***** DATA FOR REVIEW
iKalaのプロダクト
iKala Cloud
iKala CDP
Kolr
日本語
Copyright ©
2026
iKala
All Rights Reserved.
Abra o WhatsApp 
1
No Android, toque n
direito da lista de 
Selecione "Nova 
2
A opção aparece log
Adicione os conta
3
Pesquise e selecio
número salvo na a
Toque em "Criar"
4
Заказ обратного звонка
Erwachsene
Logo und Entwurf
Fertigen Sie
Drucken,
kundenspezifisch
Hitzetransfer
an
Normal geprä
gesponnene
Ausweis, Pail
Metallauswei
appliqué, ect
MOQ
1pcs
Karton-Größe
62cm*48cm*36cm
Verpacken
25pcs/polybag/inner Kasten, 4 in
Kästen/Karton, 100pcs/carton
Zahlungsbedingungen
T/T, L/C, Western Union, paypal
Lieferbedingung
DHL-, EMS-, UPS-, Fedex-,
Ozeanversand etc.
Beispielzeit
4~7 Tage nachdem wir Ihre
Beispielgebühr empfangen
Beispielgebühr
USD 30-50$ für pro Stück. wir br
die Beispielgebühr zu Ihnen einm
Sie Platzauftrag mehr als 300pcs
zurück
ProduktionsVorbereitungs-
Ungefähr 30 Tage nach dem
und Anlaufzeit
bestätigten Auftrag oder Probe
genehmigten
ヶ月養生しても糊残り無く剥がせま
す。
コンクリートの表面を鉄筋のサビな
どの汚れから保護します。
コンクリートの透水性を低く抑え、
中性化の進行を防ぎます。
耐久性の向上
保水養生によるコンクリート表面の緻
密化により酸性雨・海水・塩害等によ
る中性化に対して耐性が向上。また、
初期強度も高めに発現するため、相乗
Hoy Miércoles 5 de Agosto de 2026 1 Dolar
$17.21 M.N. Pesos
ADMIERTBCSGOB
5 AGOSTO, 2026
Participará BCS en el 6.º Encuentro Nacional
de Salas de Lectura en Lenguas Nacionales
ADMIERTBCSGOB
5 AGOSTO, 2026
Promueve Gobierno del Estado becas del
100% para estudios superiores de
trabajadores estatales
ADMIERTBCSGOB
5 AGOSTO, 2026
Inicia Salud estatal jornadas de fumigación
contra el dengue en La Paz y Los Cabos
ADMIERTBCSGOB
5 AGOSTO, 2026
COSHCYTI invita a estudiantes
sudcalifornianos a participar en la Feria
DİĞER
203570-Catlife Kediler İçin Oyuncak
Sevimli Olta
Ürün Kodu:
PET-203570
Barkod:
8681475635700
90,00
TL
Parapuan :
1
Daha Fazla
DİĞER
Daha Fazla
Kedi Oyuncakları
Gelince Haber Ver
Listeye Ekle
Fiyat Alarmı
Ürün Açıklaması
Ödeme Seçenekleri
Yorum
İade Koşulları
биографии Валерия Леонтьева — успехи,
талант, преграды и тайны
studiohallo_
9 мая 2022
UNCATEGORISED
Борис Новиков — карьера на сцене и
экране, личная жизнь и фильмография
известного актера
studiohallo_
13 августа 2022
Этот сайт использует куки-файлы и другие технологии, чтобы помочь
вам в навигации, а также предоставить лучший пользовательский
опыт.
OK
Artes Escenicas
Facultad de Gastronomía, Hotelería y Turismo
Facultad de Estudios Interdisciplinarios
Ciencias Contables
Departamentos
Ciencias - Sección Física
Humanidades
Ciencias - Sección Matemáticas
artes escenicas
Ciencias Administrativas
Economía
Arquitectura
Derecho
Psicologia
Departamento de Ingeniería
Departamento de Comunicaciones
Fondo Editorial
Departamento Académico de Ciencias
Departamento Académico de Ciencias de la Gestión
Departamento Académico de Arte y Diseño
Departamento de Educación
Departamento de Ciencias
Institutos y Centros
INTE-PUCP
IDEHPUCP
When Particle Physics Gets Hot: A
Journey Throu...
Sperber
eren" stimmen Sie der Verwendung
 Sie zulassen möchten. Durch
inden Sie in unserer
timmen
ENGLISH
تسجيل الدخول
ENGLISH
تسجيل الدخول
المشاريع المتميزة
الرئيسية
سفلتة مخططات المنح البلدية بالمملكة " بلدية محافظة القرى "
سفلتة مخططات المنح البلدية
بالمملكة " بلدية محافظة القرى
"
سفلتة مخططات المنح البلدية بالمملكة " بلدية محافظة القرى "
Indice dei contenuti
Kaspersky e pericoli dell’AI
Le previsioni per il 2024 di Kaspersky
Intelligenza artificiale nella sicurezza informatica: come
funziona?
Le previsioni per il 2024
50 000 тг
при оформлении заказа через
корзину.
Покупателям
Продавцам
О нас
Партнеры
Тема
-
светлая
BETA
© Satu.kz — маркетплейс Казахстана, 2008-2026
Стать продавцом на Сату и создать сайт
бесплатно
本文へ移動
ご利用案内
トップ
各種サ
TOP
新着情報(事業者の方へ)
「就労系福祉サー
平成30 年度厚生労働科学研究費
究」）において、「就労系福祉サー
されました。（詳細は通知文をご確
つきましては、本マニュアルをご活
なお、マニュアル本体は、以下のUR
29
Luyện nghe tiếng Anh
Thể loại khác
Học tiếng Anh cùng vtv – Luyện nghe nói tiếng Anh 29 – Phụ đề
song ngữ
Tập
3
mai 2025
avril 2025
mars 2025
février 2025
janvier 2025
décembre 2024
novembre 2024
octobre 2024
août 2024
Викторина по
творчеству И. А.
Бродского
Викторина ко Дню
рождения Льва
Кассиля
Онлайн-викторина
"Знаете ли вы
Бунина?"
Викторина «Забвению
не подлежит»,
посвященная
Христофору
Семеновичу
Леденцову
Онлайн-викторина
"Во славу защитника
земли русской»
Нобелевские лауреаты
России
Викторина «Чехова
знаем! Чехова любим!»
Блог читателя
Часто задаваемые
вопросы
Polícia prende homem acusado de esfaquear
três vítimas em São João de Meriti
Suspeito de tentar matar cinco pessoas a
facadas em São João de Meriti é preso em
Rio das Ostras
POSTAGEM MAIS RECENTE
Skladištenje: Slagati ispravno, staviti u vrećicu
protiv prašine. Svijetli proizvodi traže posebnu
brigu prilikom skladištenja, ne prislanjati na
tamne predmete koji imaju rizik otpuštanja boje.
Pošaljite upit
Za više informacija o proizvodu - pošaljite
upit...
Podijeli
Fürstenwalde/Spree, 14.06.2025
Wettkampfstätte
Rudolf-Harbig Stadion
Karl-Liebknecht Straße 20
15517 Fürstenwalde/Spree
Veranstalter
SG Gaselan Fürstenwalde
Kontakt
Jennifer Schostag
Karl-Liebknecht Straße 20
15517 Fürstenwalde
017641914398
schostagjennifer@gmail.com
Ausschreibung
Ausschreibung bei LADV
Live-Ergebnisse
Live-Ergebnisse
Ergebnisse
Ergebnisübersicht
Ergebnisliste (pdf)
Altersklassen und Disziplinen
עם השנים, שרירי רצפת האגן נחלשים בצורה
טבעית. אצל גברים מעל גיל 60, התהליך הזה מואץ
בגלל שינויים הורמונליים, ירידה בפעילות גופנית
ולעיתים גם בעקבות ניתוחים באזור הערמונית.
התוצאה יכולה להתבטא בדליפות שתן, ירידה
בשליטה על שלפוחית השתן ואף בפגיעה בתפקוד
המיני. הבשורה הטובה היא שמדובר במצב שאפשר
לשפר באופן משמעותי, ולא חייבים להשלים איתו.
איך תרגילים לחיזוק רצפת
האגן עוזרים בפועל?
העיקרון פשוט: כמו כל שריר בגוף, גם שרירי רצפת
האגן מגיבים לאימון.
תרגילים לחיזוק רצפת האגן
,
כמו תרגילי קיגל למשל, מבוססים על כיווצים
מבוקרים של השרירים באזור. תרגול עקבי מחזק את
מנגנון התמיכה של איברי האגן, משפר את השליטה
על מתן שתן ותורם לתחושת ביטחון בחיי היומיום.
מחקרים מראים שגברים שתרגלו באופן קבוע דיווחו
**********
→ WHAT THE EXERCISE ASKS
Transcribe the rows above line by line, starting with the very first line and going on through the line with "Participará BCS en el 6.º Encuentro Nacional", both included.

→ OUTPUT
iKalaのプロダクト
iKala Cloud
iKala CDP
Kolr
日本語
Copyright ©
2026
iKala
All Rights Reserved.
Abra o WhatsApp 
1
No Android, toque n
direito da lista de 
Selecione "Nova 
2
A opção aparece log
Adicione os conta
3
Pesquise e selecio
número salvo na a
Toque em "Criar"
4
Заказ обратного звонка
Erwachsene
Logo und Entwurf
Fertigen Sie
Drucken,
kundenspezifisch
Hitzetransfer
an
Normal geprä
gesponnene
Ausweis, Pail
Metallauswei
appliqué, ect
MOQ
1pcs
Karton-Größe
62cm*48cm*36cm
Verpacken
25pcs/polybag/inner Kasten, 4 in
Kästen/Karton, 100pcs/carton
Zahlungsbedingungen
T/T, L/C, Western Union, paypal
Lieferbedingung
DHL-, EMS-, UPS-, Fedex-,
Ozeanversand etc.
Beispielzeit
4~7 Tage nachdem wir Ihre
Beispielgebühr empfangen
Beispielgebühr
USD 30-50$ für pro Stück. wir br
die Beispielgebühr zu Ihnen einm
Sie Platzauftrag mehr als 300pcs
zurück
ProduktionsVorbereitungs-
Ungefähr 30 Tage nach dem
und Anlaufzeit
bestätigten Auftrag oder Probe
genehmigten
ヶ月養生しても糊残り無く剥がせま
す。
コンクリートの表面を鉄筋のサビな
どの汚れから保護します。
コンクリートの透水性を低く抑え、
中性化の進行を防ぎます。
耐久性の向上
保水養生によるコンクリート表面の緻
密化により酸性雨・海水・塩害等によ
る中性化に対して耐性が向上。また、
初期強度も高めに発現するため、相乗
Hoy Miércoles 5 de Agosto de 2026 1 Dolar
$17.21 M.N. Pesos
ADMIERTBCSGOB
5 AGOSTO, 2026
Participará BCS en el 6.º Encuentro Nacional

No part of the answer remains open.